> [EXERCISE OBJECTIVE]: For this exercise, transcribe all the records below exactly.

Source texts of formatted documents
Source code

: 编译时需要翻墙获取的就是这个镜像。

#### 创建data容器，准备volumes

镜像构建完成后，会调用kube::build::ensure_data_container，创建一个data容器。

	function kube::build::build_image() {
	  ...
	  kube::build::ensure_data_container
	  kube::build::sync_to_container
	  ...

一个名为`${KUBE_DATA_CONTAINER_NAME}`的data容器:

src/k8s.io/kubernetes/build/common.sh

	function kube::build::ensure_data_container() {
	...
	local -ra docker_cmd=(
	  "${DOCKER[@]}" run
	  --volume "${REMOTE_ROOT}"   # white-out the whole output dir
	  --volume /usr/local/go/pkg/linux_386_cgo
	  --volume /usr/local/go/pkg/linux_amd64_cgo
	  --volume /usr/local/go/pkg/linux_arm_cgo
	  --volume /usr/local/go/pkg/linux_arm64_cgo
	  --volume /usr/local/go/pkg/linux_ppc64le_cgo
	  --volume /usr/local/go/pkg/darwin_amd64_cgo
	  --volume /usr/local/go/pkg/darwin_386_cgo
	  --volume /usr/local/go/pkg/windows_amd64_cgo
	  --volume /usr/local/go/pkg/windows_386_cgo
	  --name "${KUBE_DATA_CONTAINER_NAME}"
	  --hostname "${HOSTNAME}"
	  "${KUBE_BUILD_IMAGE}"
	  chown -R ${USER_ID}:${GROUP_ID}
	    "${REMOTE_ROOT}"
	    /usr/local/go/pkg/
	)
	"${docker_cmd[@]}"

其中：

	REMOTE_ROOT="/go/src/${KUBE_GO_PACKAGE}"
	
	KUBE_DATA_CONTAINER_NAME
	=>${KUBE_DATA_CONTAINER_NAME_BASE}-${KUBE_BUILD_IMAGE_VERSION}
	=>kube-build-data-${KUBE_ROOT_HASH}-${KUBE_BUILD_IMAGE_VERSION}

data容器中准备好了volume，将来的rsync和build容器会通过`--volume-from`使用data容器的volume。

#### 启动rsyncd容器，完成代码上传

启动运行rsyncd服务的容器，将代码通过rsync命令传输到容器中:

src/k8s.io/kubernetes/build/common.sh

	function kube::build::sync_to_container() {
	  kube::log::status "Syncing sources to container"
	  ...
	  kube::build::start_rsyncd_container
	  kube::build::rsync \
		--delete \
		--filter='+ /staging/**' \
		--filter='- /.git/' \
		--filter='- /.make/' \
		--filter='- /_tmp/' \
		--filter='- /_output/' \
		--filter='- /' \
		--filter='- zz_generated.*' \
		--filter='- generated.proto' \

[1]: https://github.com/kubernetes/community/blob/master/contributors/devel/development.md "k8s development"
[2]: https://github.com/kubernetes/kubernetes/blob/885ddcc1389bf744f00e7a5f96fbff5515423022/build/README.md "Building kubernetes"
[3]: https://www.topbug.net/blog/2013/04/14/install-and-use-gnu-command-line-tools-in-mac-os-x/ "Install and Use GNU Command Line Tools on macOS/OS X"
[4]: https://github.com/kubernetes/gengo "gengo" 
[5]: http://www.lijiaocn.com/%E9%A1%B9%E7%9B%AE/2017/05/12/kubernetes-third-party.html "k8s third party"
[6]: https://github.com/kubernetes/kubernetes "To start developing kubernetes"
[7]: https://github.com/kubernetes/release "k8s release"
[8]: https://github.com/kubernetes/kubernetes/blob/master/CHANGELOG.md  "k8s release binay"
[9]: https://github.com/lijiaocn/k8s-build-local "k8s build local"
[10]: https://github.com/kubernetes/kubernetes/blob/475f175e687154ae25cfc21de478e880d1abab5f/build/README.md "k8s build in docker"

> [RESULT]:
Source code

: 编译时需要翻墙获取的就是这个镜像。

#### 创建data容器，准备volumes

镜像构建完成后，会调用kube::build::ensure_data_container，创建一个data容器。

	function kube::build::build_image() {
	  ...
	  kube::build::ensure_data_container
	  kube::build::sync_to_container
	  ...

一个名为`${KUBE_DATA_CONTAINER_NAME}`的data容器:

src/k8s.io/kubernetes/build/common.sh

	function kube::build::ensure_data_container() {
	...
	local -ra docker_cmd=(
	  "${DOCKER[@]}" run
	  --volume "${REMOTE_ROOT}"   # white-out the whole output dir
	  --volume /usr/local/go/pkg/linux_386_cgo
	  --volume /usr/local/go/pkg/linux_amd64_cgo
	  --volume /usr/local/go/pkg/linux_arm_cgo
	  --volume /usr/local/go/pkg/linux_arm64_cgo
	  --volume /usr/local/go/pkg/linux_ppc64le_cgo
	  --volume /usr/local/go/pkg/darwin_amd64_cgo
	  --volume /usr/local/go/pkg/darwin_386_cgo
	  --volume /usr/local/go/pkg/windows_amd64_cgo
	  --volume /usr/local/go/pkg/windows_386_cgo
	  --name "${KUBE_DATA_CONTAINER_NAME}"
	  --hostname "${HOSTNAME}"
	  "${KUBE_BUILD_IMAGE}"
	  chown -R ${USER_ID}:${GROUP_ID}
	    "${REMOTE_ROOT}"
	    /usr/local/go/pkg/
	)
	"${docker_cmd[@]}"

其中：

	REMOTE_ROOT="/go/src/${KUBE_GO_PACKAGE}"
	
	KUBE_DATA_CONTAINER_NAME
	=>${KUBE_DATA_CONTAINER_NAME_BASE}-${KUBE_BUILD_IMAGE_VERSION}
	=>kube-build-data-${KUBE_ROOT_HASH}-${KUBE_BUILD_IMAGE_VERSION}

data容器中准备好了volume，将来的rsync和build容器会通过`--volume-from`使用data容器的volume。

#### 启动rsyncd容器，完成代码上传

启动运行rsyncd服务的容器，将代码通过rsync命令传输到容器中:

src/k8s.io/kubernetes/build/common.sh

	function kube::build::sync_to_container() {
	  kube::log::status "Syncing sources to container"
	  ...
	  kube::build::start_rsyncd_container
	  kube::build::rsync \
		--delete \
		--filter='+ /staging/**' \
		--filter='- /.git/' \
		--filter='- /.make/' \
		--filter='- /_tmp/' \
		--filter='- /_output/' \
		--filter='- /' \
		--filter='- zz_generated.*' \
		--filter='- generated.proto' \

[1]: https://github.com/kubernetes/community/blob/master/contributors/devel/development.md "k8s development"
[2]: https://github.com/kubernetes/kubernetes/blob/885ddcc1389bf744f00e7a5f96fbff5515423022/build/README.md "Building kubernetes"
[3]: https://www.topbug.net/blog/2013/04/14/install-and-use-gnu-command-line-tools-in-mac-os-x/ "Install and Use GNU Command Line Tools on macOS/OS X"
[4]: https://github.com/kubernetes/gengo "gengo" 
[5]: http://www.lijiaocn.com/%E9%A1%B9%E7%9B%AE/2017/05/12/kubernetes-third-party.html "k8s third party"
[6]: https://github.com/kubernetes/kubernetes "To start developing kubernetes"
[7]: https://github.com/kubernetes/release "k8s release"
[8]: https://github.com/kubernetes/kubernetes/blob/master/CHANGELOG.md  "k8s release binay"
[9]: https://github.com/lijiaocn/k8s-build-local "k8s build local"
[10]: https://github.com/kubernetes/kubernetes/blob/475f175e687154ae25cfc21de478e880d1abab5f/build/README.md "k8s build in docker"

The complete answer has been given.